:: Arbeitsfragen ::
A. Fassen Sie den Absatz des Textes über Walter Fantl-Brumlik, der mit „Walter Fantl-Brumlik wurde 1924“ beginnt, als Liste in Stichpunkten zusammen.
B. Geben Sie den Text über Walter Fantl-Brumlik in zwei Sätzen wieder.
C. Führen Sie den Text über Walter Fantl-Brumlik im Anschluss an seinen letzten Satz weiter.

Die letzten Zeugen - Das Buc

Walter Fantl-Brumlik wurde 1924 in Loosdorf geboren. 1942 wurde die Familie ins KZ Theresienstadt deportiert. Walter und sein Vater kamen nach Auschwitz, der Vater wurde sofort ermordet. Heute lebt Walter in Wien und hat mit Karin Berger gesprochen.

Walter war 14, als er auf ein Lastauto verladen wurde

Durch das Projekt "A Letter To The Stars" durfte ich einen Menschen kennen lernen, den ich sehr, sehr schätze und bewundere! Dieser Mann beweist mir jedes Mal, wenn ich ihn sehe, dass es immer einen Weg gibt. Sein Name ist Walter Fantl-Brumlik.

Walter wurde in Loosdorf am 6. März 1924 geboren und lebte bis 1938 als glücklicher Sohn von Hilda und Arthur Fantl-Brumlik in Bischofstetten. Die Familie führte dort ein Geschäft.

:: Dateneinträge ::
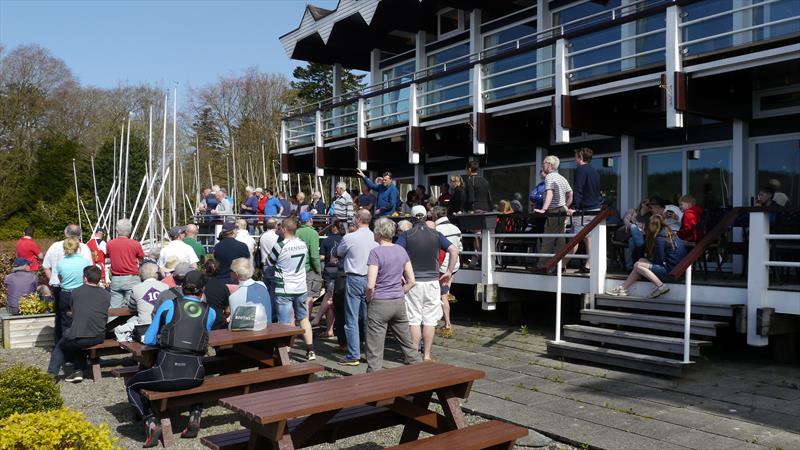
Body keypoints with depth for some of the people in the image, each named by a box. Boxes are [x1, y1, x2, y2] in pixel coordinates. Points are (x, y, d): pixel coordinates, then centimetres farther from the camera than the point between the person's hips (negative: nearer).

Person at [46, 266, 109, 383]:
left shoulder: (76, 292, 3)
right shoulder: (107, 294, 5)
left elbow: (71, 314, 17)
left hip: (78, 338, -2)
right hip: (99, 338, 3)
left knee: (60, 346, 30)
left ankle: (52, 374, 30)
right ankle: (78, 371, 25)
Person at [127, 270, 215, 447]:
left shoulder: (169, 305, 5)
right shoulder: (210, 312, 8)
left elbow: (148, 340, 11)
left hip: (166, 374, -2)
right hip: (193, 376, 3)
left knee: (132, 385, 26)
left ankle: (151, 423, 5)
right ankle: (195, 417, 18)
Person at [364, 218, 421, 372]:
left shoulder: (376, 252, -13)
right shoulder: (401, 251, 5)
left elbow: (370, 285, -19)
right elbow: (411, 281, 7)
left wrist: (369, 299, -1)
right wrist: (399, 294, 13)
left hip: (379, 304, -6)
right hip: (399, 303, 6)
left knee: (375, 350, 2)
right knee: (407, 343, 18)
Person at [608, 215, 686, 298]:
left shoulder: (660, 239, -16)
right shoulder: (671, 234, 11)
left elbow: (659, 261, -12)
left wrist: (650, 260, 6)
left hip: (670, 270, -10)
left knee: (638, 265, -9)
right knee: (641, 261, 11)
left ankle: (660, 286, -11)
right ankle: (623, 288, 8)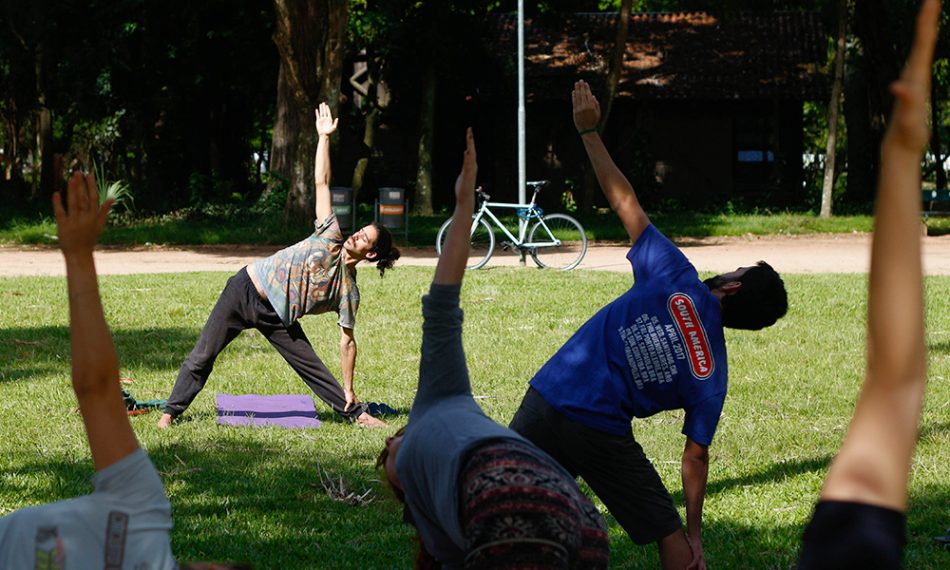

:: Schriftliche Antworten ::
A.
- 1924 in Loosdorf geboren
- 1942 Deportation der Familie ins KZ Theresienstadt
- Walter und sein Vater nach Auschwitz gebracht, der Vater dort sofort ermordet
- Walter lebt heute in Wien und hat mit Karin Berger gesprochen

B. Walter Fantl-Brumlik wurde am 6. März 1924 in Loosdorf geboren und lebte bis 1938 bei seinen Eltern Hilda und Arthur in Bischofstetten, wo die Familie ein Geschäft führte. 1942 wurde die Familie nach Theresienstadt deportiert, Walter und sein Vater kamen nach Auschwitz, wo der Vater sofort ermordet wurde, und heute lebt Walter in Wien.

C.
Ich habe letztes Jahr die Lebensgeschichte seiner Schwester Gertrude recherchiert, die im Oktober 1942 in das KZ Theresienstadt deportiert wurde. Danach musste sie im Lager Kursbach in Schlesien schwere Erdarbeiten verrichten. Beim Vorrücken der Roten Armee wurde sie gezwungen, nach Groß Rosen und später nach Bergen Belsen zu marschieren.

Ihre Spuren verlieren sich im Oktober 1944. Es gibt keine weiteren Nachrichten über sie.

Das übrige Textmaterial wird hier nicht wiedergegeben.